[Source data]
..........

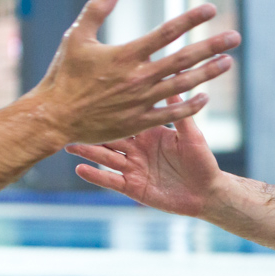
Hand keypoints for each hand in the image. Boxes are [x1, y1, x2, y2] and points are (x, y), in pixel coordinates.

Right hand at [27, 0, 239, 145]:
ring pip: (184, 85)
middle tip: (235, 37)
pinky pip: (172, 114)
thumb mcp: (76, 37)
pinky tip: (205, 97)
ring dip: (208, 73)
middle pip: (184, 58)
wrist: (53, 116)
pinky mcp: (140, 121)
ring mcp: (141, 100)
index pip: (166, 32)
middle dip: (212, 46)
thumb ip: (97, 10)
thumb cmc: (64, 75)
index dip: (191, 19)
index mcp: (126, 54)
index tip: (211, 10)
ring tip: (228, 63)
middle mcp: (138, 77)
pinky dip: (191, 106)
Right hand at [66, 106, 225, 216]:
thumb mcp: (191, 135)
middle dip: (91, 131)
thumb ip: (179, 112)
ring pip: (105, 157)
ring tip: (68, 144)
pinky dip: (96, 175)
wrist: (207, 192)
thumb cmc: (202, 160)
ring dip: (87, 151)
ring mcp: (133, 168)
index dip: (110, 110)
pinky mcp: (132, 187)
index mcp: (149, 132)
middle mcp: (137, 148)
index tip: (92, 98)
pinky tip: (80, 169)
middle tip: (70, 121)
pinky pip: (111, 180)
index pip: (125, 118)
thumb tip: (175, 83)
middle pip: (109, 137)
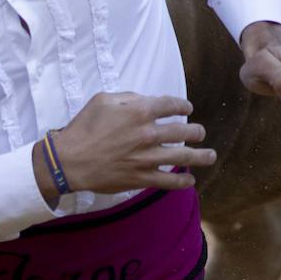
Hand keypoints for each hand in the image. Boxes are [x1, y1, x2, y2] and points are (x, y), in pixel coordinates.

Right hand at [31, 91, 216, 204]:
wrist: (70, 161)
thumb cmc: (83, 128)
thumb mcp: (102, 100)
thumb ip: (127, 98)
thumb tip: (144, 101)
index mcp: (140, 111)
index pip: (171, 105)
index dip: (183, 106)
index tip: (188, 109)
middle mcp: (149, 133)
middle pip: (183, 131)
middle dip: (196, 132)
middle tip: (200, 133)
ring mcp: (147, 158)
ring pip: (183, 157)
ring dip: (201, 156)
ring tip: (210, 156)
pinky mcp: (142, 178)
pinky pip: (169, 181)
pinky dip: (182, 182)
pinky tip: (190, 181)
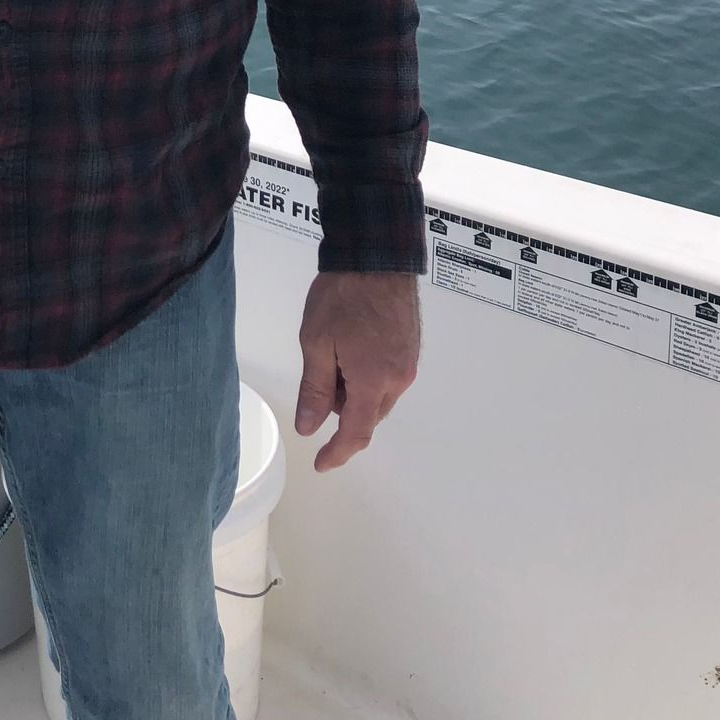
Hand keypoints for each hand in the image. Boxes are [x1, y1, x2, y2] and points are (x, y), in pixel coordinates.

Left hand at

..........

■ EXERCISE PROMPT
Would you copy out, exactly and with no pictures, only the lines above from the one that contains "pinky mcp: (132, 187)" through the one that contains "thumb tip: (144, 101)"?

■ WRITTEN REPLY
pinky mcp: (132, 187)
index mcp: (149, 132)
middle mcp: (137, 148)
index tip: (92, 98)
pinky tip: (80, 169)
middle tip: (70, 121)
pinky pip: (111, 180)
index pip: (125, 118)
thumb tip: (175, 83)
middle pip: (109, 137)
Hand keypoints for each hand in the image. Boxes are [x1, y1, x2, y2] and points are (x, y), in pixel coordinates.

Right hand at [31, 91, 216, 204]:
wrist: (70, 161)
thumb cmc: (83, 128)
thumb mcp: (102, 100)
thumb ip: (127, 98)
thumb tip: (144, 101)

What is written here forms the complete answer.